During the NRR stage: \(\mathcal{L}_C = \mathcal{L}_{ce} + \alpha_{bn}\mathcal{L}_{bn}\). During the student training stage: \(\mathcal{L}_S = \mathcal{L}_{sce} + \alpha_{dbr}\mathcal{L}_{dbr}\).

Key Experimental Results¶

Main Results¶

Dataset	IPC	NRR-DD	RDED	SRe2L	Gain (vs RDED)
CIFAR-10	10	72.2%	50.2%	29.3%	+22.0%
CIFAR-100	10	62.7%	48.1%	27.0%	+14.6%
Tiny-ImageNet	50	61.2%	47.6%	41.1%	+13.6%
ImageNet-1K	10	46.1%	20.4%	21.3%	+25.7%
ImageNet-1K	50	60.2%	38.4%	46.8%	+21.8%

Soft Label Compression¶

Method	ImageNet-1K IPC=50	Storage	Description
Full Soft Labels	60.2%	120GB	Baseline
DBR (2 Distances)	45.1%	0.2GB	500x compression, recovers 60% performance
One-hot	32.4%	~0	Information loss is too high

Key Findings¶

NRR-DD consistently outpeforms RDED and SRe2L across all datasets and IPC settings, with the performance gap being particularly pronounced on large-scale datasets (ImageNet-1K +25%).
Selecting low-confidence patches yields better results than high-confidence ones due to the larger optimization space—an counter-intuitive strategy of "the worse, the more potential."
Non-critical region refinement is the core innovation. Freezing critical regions and optimizing only the background delivers remarkable performance gains, indicating that background/non-critical region information is highly critical for classification.
Under a massive compression ratio (500x), the DBR 2-distance scheme still retains a substantial amount of soft label information.

Highlights & Insights¶

Counter-Intuitive Design of "Freezing Subject, Optimizing Background": Traditional approaches focus on how to better extract features of the main subject. In contrast, NRR-DD discovers that backgrounds and non-critical regions also carry rich discriminative information for classes.
Deep Reason Behind Low-Confidence Selection: Low-confidence patches are not noise—they contain discriminative features but in non-typical modes. After NRR optimization, they transform into "good samples with unique perspectives."
Elegance of DBR Soft Label Compression: Compressing 1000-dimensional information into 2 distance values essentially retains the most crucial knowledge distillation signal: "how far the soft label is from the one-hot label."

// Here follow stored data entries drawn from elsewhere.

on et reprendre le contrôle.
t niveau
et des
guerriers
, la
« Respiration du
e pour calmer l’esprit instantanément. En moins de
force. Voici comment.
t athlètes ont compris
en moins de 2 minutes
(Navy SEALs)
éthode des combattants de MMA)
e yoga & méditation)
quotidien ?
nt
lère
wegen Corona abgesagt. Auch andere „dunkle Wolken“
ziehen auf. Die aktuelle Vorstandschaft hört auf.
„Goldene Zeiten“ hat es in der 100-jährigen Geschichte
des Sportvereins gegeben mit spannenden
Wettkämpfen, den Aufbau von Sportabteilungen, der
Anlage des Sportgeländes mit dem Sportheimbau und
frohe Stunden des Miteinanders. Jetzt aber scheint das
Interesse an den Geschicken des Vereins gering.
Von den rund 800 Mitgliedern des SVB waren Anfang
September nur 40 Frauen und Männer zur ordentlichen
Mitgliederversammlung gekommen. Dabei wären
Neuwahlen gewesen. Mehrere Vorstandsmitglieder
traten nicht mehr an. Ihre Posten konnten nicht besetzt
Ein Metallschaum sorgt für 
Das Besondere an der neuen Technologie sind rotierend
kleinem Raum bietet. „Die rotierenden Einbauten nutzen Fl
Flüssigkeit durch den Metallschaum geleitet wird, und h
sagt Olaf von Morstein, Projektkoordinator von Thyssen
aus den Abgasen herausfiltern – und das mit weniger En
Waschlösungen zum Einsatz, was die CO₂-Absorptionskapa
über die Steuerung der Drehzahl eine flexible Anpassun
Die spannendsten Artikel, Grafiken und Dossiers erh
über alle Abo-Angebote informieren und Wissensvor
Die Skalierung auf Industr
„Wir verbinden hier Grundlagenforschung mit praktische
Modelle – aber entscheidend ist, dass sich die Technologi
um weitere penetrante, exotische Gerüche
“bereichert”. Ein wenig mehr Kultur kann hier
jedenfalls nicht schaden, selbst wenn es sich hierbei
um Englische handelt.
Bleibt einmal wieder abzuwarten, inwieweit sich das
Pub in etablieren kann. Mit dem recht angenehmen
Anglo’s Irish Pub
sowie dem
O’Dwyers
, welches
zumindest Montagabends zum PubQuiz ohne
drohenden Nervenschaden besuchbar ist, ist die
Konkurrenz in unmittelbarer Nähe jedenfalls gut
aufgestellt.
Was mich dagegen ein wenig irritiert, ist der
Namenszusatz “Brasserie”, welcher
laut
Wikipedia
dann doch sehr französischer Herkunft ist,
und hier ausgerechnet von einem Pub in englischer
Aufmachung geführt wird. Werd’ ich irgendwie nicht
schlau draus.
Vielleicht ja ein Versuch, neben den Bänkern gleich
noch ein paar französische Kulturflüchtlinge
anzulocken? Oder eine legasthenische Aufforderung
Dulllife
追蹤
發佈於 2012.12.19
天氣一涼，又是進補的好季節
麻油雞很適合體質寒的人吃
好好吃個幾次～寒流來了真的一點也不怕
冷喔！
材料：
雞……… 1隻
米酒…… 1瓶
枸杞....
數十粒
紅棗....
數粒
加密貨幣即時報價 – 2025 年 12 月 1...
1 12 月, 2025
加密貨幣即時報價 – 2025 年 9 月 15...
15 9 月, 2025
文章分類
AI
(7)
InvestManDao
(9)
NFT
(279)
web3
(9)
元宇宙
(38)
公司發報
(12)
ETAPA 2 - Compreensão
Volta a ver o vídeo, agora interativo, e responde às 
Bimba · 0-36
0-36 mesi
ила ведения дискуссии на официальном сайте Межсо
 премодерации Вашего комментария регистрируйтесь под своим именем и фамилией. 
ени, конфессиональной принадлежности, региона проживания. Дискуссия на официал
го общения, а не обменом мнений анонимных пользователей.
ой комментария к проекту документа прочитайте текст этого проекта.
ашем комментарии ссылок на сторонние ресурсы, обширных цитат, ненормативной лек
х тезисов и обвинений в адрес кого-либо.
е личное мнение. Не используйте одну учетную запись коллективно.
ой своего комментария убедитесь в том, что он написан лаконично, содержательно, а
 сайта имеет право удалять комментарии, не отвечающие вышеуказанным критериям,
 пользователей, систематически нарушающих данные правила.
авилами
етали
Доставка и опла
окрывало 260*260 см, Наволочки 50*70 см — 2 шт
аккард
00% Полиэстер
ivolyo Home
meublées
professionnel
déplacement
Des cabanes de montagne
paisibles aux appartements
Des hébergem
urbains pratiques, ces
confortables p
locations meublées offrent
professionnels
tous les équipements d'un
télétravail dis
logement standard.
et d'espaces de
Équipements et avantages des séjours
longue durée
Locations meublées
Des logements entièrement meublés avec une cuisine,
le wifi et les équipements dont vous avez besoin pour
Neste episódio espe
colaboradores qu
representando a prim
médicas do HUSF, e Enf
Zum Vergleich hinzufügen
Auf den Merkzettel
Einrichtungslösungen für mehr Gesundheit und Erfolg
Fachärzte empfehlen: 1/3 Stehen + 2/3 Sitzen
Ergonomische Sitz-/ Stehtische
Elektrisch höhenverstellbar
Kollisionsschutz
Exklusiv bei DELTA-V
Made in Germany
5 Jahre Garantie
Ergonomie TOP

Limitations & Future Work¶

Although DBR achieves a 500x compression, the performance drop is still significant (60% recovery rate). Refining distance representations could further close the gap.
The quality of CAM depends heavily on the pre-trained model. If the pre-trained model performs poorly, partition of critical/non-critical regions will be inaccurate.
The number of optimization iterations in the NRR stage requires careful tuning.

vs RDED: RDED directly selects high-confidence patches without optimization, while NRR-DD selects low-confidence ones and optimizes non-critical regions, raising performance from 50.2% to 72.2% on CIFAR-10 at IPC=10.
vs SRe2L series: SRe2L focuses on class-general features but loses instance information. NRR-DD balances both by preserving critical regions and optimizing backgrounds.
vs EDF: EDF improves discriminative regions from a gradient perspective. NRR-DD freezes/optimizes different regions from a pixel perspective, offering a complementary strategy.

Rating¶

Novelty: ⭐⭐⭐⭐⭐ The idea of non-critical region refinement is unique; the combination of low-confidence selection and background optimization is highly novel.
Experimental Thoroughness: ⭐⭐⭐⭐⭐ Comprehensive coverage from CIFAR to ImageNet-1K, backed by exhaustive soft label compression experiments.
Writing Quality: ⭐⭐⭐⭐ Clear structured stages and deep motivation analysis.
Value: ⭐⭐⭐⭐⭐ Massive performance gains coupled with practical storage compression, driving significant progress in the DD community.